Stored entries
_ _ _ _ _
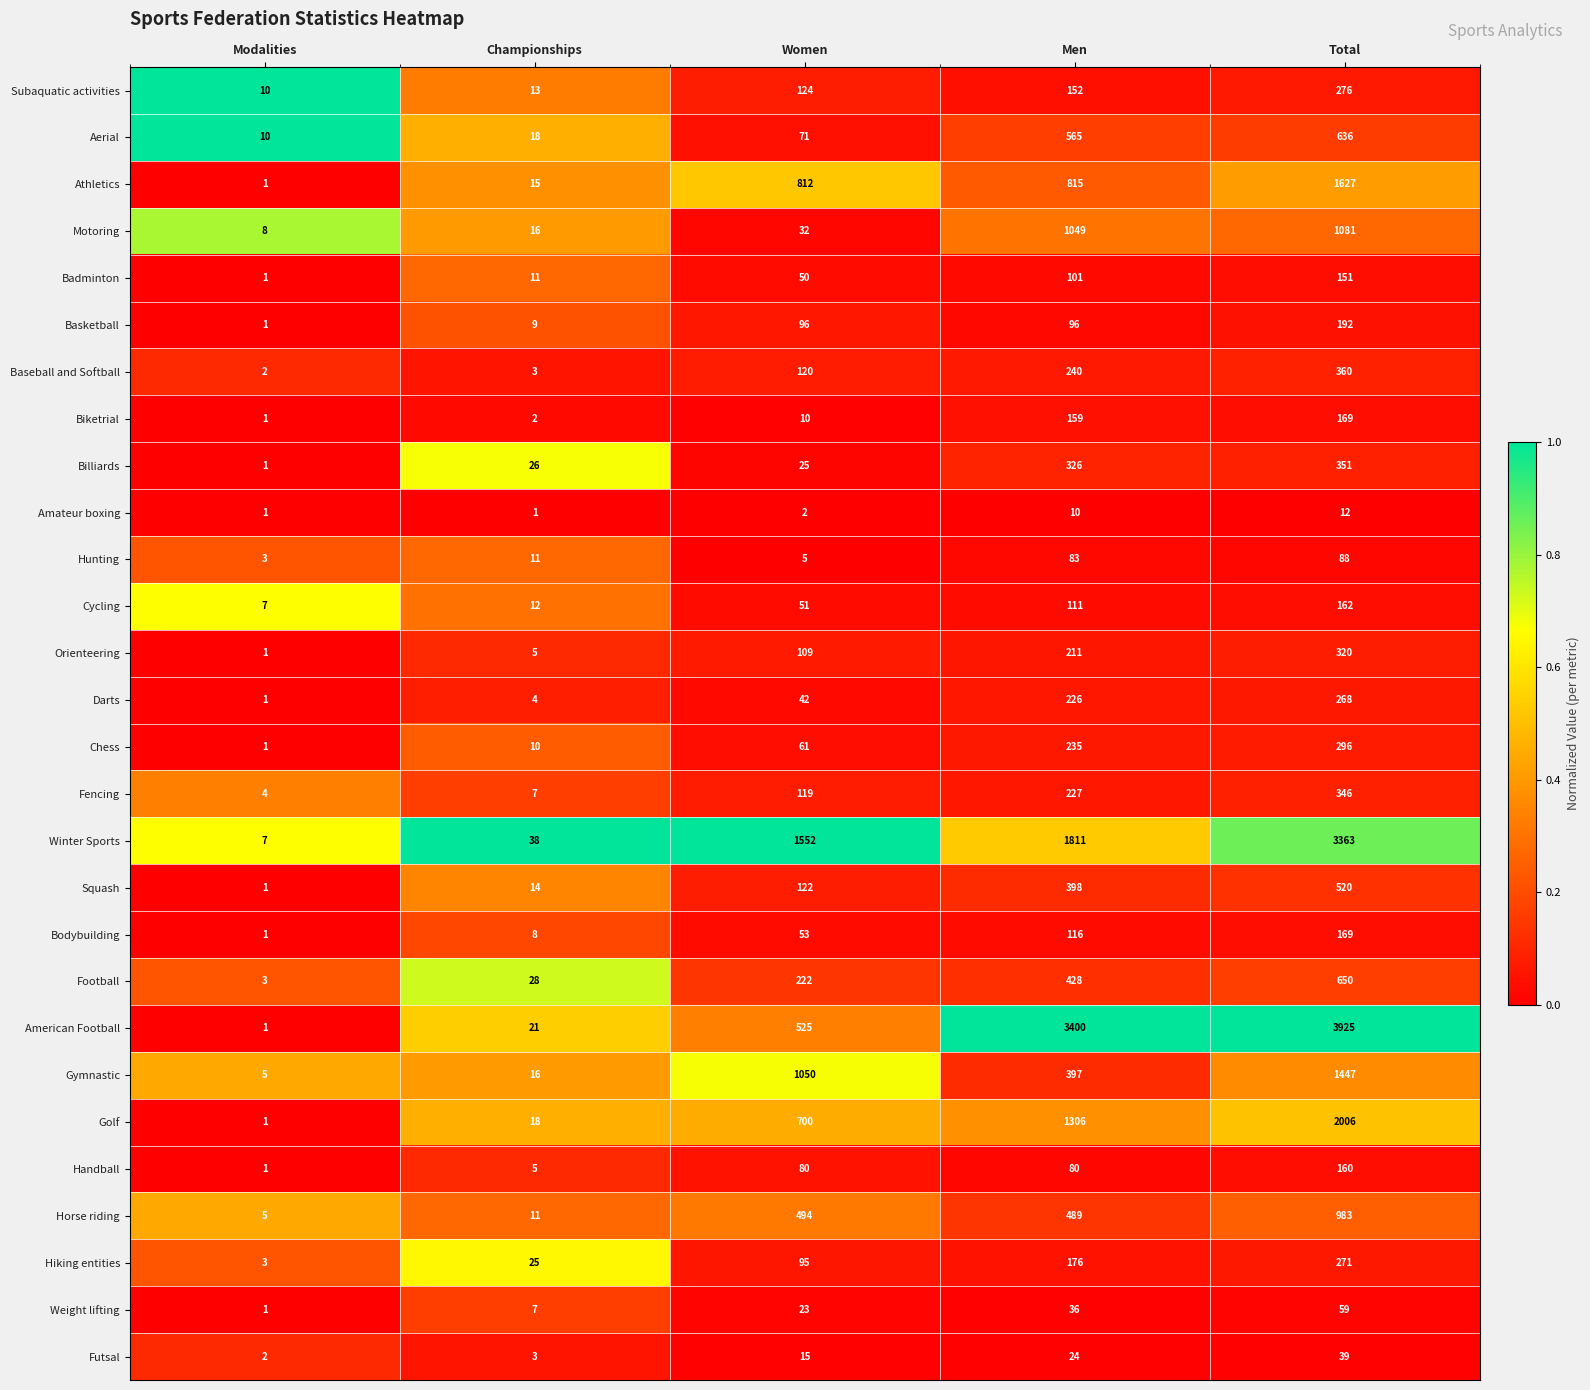

How many categories are shown in the chart?

5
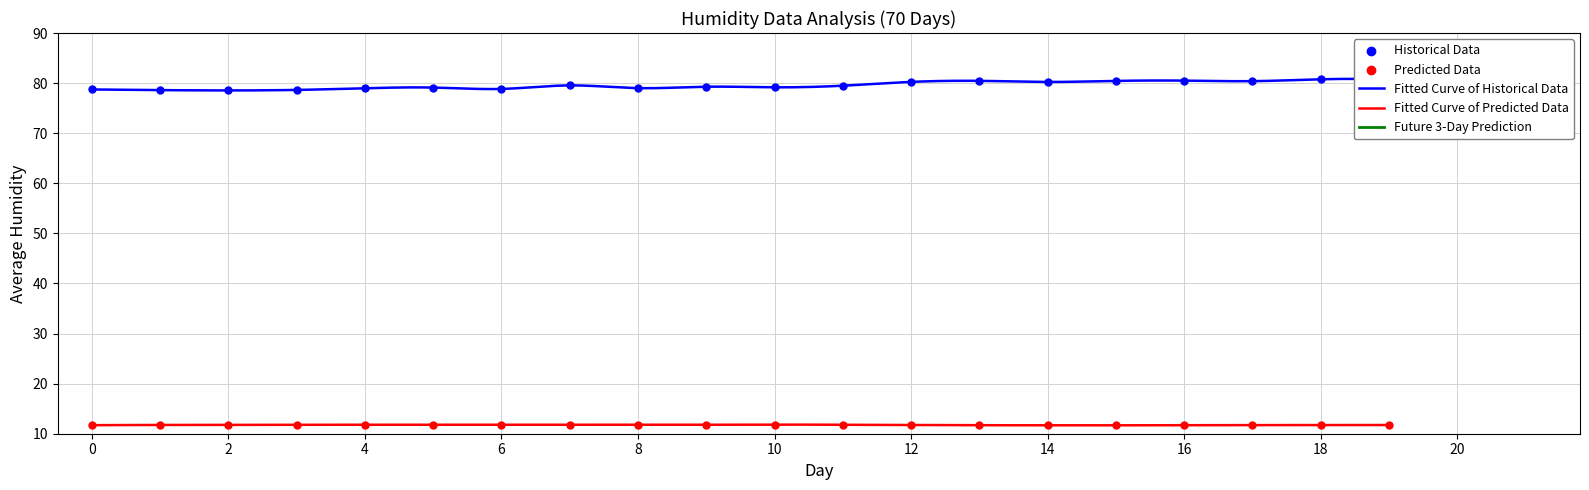

What is the minimum value for Fitted Curve of Historical Data?

78.5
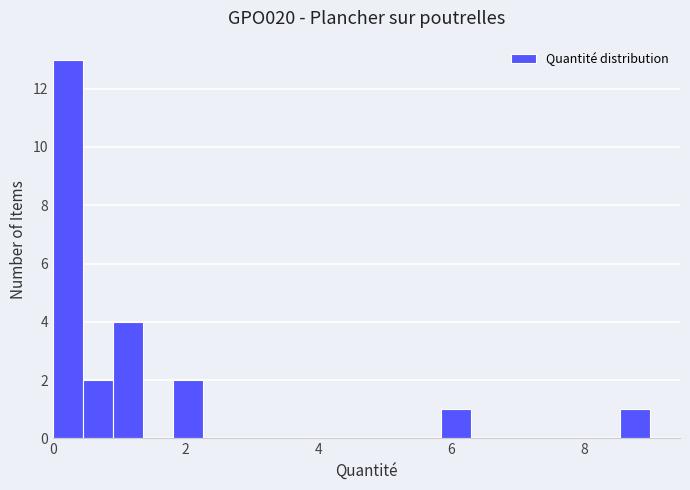

Read against the x-axis, roughly where is the centre of the tallest bar?

0.2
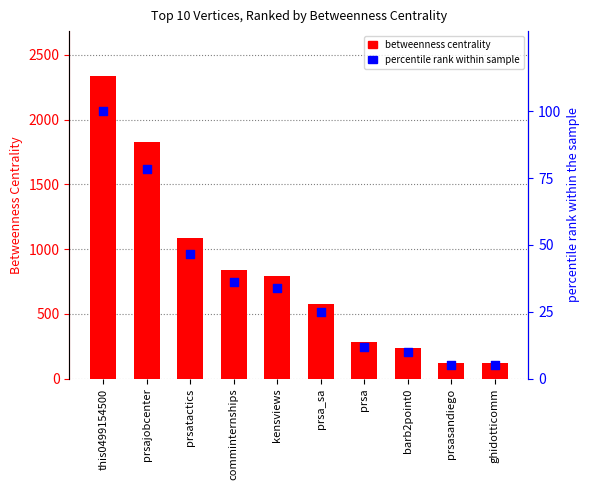

At how many categories does at least one series exceed 268?

7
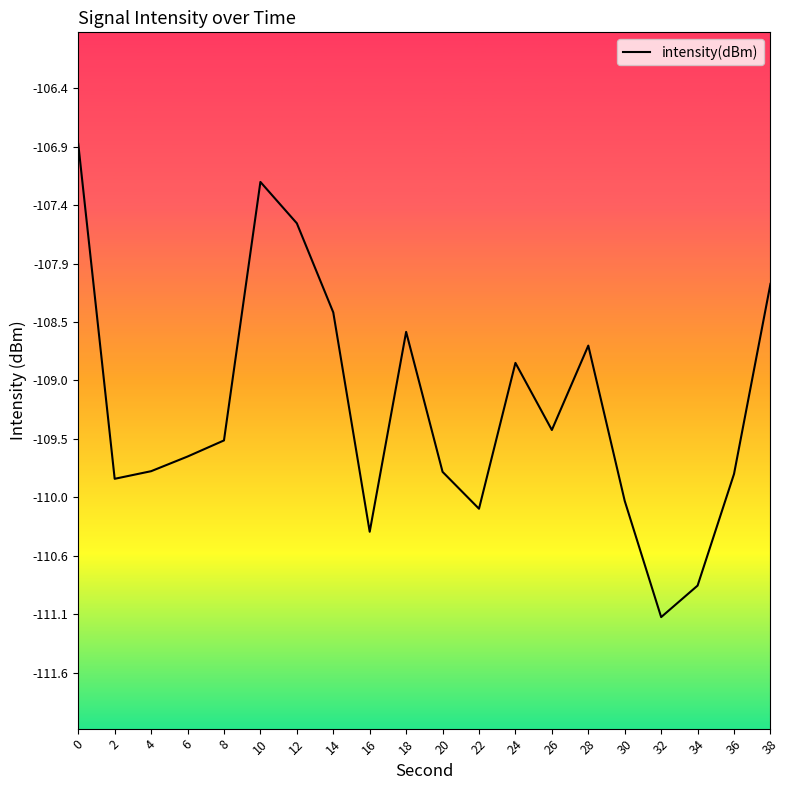

The chart shows a value of -154.1 at 36. True or false?

False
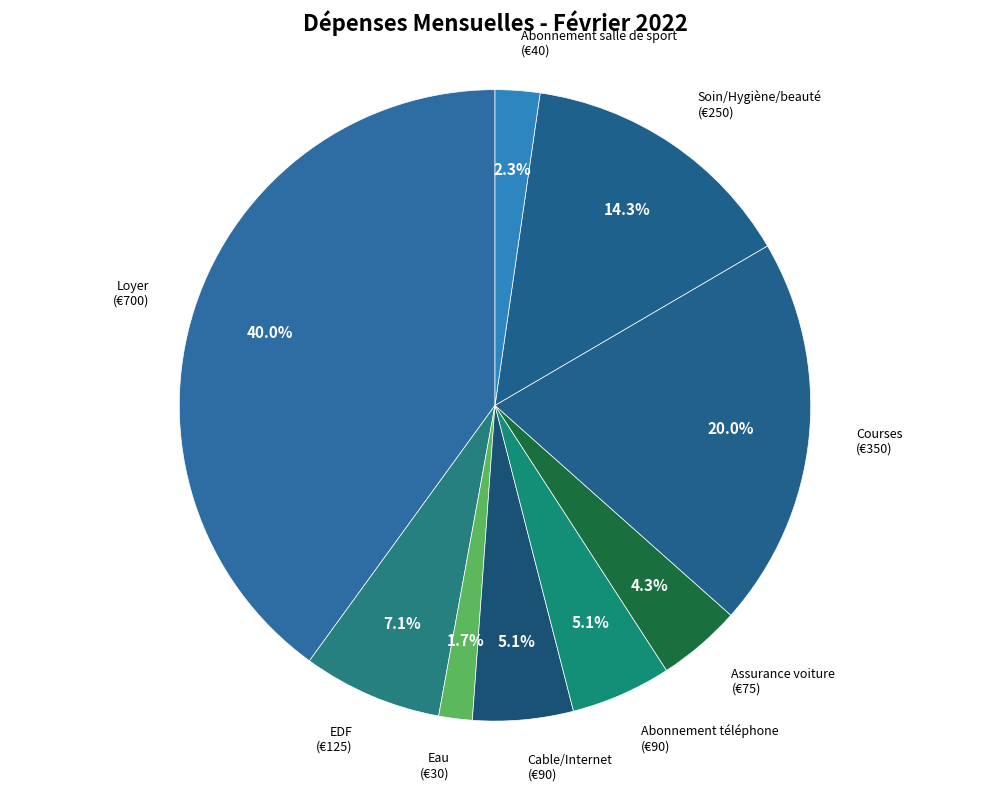

Which slice is the smallest?

Eau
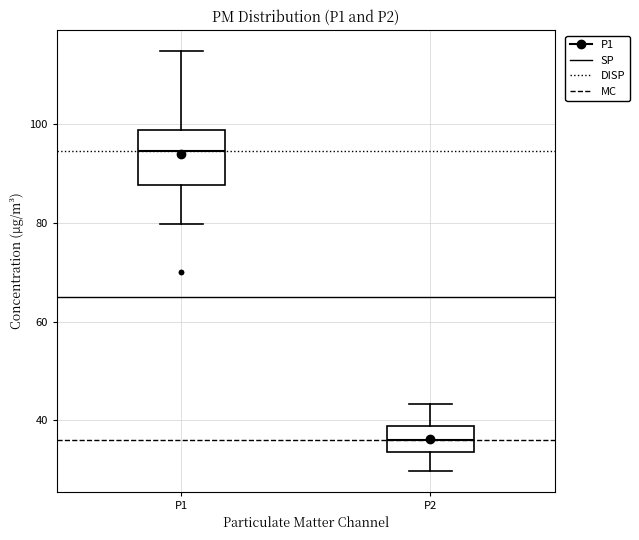

Where does the upper whisker of the box for P1 end on the y-axis? The values are not printed on the chart, so give them approximately, as read against the axis.

114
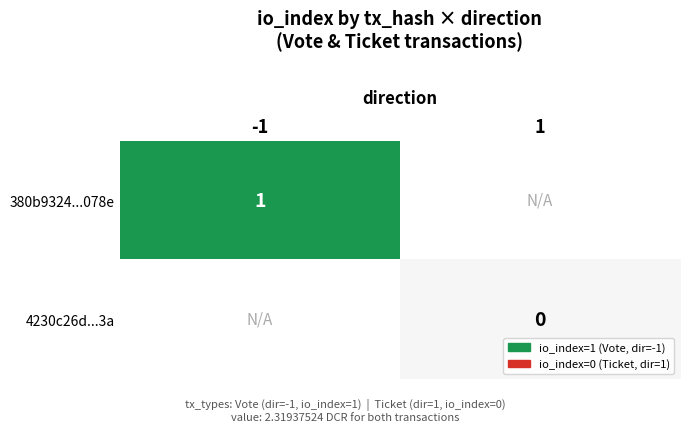

At how many categories does at least one series exceed 0?

1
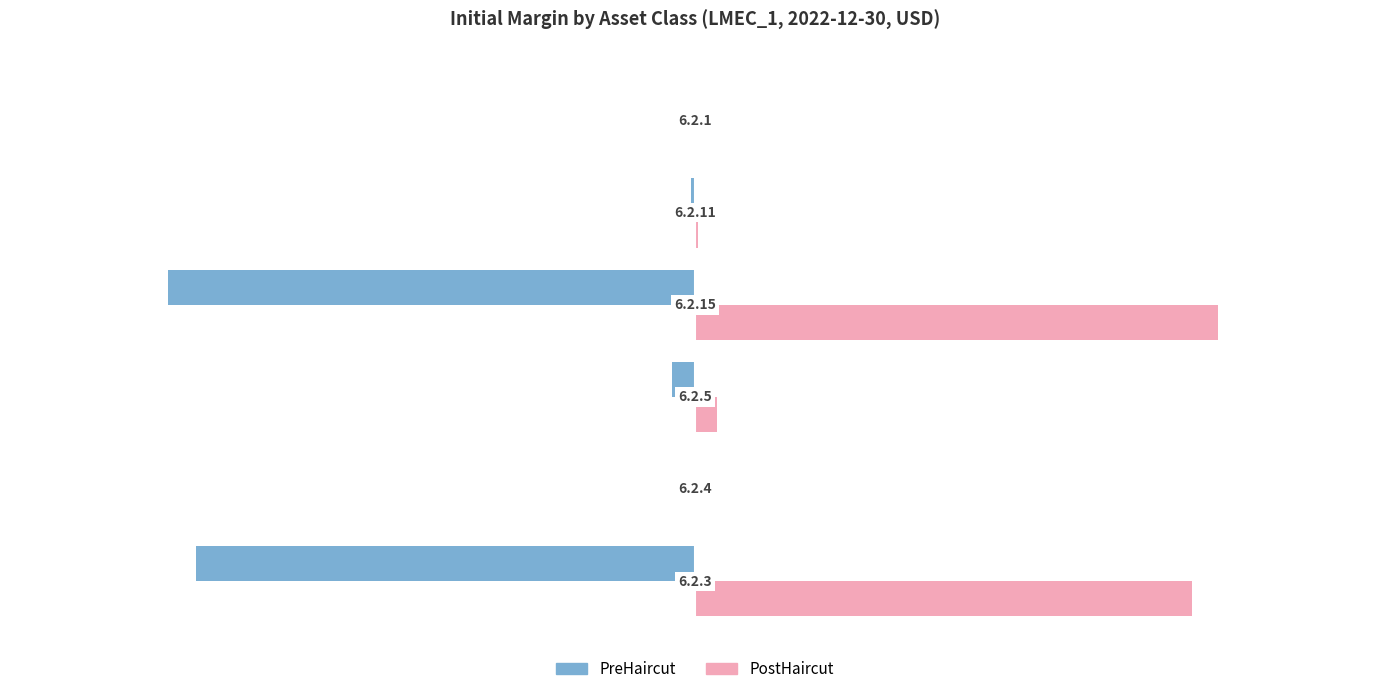

What are all the series names shown in the legend?

PreHaircut, PostHaircut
_ _ _ _ _
▶ _Exercise brief_:
Reproduce all of the data above line for line, without the pictures.

▶ _Output of the task_:
How many categories are shown in the chart?

5

What is the minimum value for Fitted Curve of Historical Data?

78.5

Read against the x-axis, roughly where is the centre of the tallest bar?

0.2

At how many categories does at least one series exceed 268?

7

The chart shows a value of -154.1 at 36. True or false?

False

Which slice is the smallest?

Eau

Where does the upper whisker of the box for P1 end on the y-axis? The values are not printed on the chart, so give them approximately, as read against the axis.

114

At how many categories does at least one series exceed 0?

1

What are all the series names shown in the legend?

PreHaircut, PostHaircut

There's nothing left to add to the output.